Friday, February 1, 2013

The Clock is Ticking


                                                        or

                      Props as Prompts & Chekhov, Part 2

 If Act One has a gun on the mantel, it had better be fired by Act Three.
                                           
 Or some such.
~ ~ ~ 
    Anton Chekhov's comment is one of the tenets of the dramatic & literary arts. Google it & you'll get examples & interpretations from here to The Cherry Orchard. What he means is that a well-chosen, deliberately placed prop is one of the writer's best tools & is not to be wasted. 

    It serves as a sudden tap on the shoulder, a snap of the finger to the reader. It can foreshadow, develop characterization, build tension, deflect (or enhance) suspicion. It's your job as creative manipulator, to use them judiciously so a properly placed item-of-interest signals the reader without setting off sirens. (Using them as red herrings is another blog altogether.)

Think ~~
 Winnie the Pooh's elusive honey 
   Miss Havisham's wedding cake
   Scarlett O'Hara's draperies
  James Bond's Aston Martin


 In Part 1 I referred to Augusta Scattergood's use of Junk Poker in GLORY BE.  For Gusty's middle grade readers, that shoe box and the childhood treasures Glory & her sister Jesslyn collected & used for the game come to represent growing pains & the bittersweet angst in coming of age.
                                                                          

 I've just finished NO WAY TO KILL A LADY, Nancy Martin's latest cozy in her Blackbird Sisters mystery series. A neighbor trottings into a scene in her four-in-hand & exchanging  pleasantries with Nora Blackbird raises only a ping, but for good or for evil, we know we're going to see that carriage & its driver again. 

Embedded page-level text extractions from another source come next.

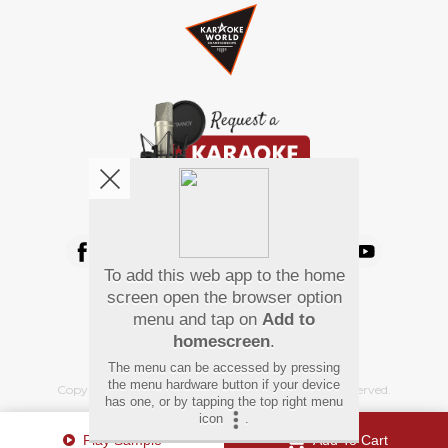
We're pretty social. Say hello !
To add this web app to the home
Pay Using
screen open the browser option
menu and tap on
Add to
homescreen
.
The menu can be accessed by pressing
the menu hardware button if your device
Copyright
©
2026 Hindi Karaoke Shop. All rights reserved.
has one, or by tapping the top right menu
icon
.
Play Sample
Add To Cart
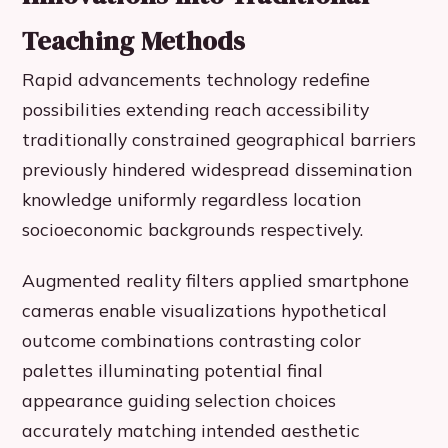
Teaching Methods
Rapid advancements technology redefine
possibilities extending reach accessibility
traditionally constrained geographical barriers
previously hindered widespread dissemination
knowledge uniformly regardless location
socioeconomic backgrounds respectively.
Augmented reality filters applied smartphone
cameras enable visualizations hypothetical
outcome combinations contrasting color
palettes illuminating potential final
appearance guiding selection choices
accurately matching intended aesthetic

 As for my shenanigans as author~~

     In the opening chapter of THE CHICK PALACE, my protagonist Johanna, stewing about her role as materfamilias, winds the family mantel clock tended by three generations of women. There's a wing key and discussion of winding against the pressure of the tightening spring. 
So of course there's convoluted family issues & a daughter. 
Yes indeed, that clock gets wound in Act One 
& it's deliberately wound & ticking in Act Three.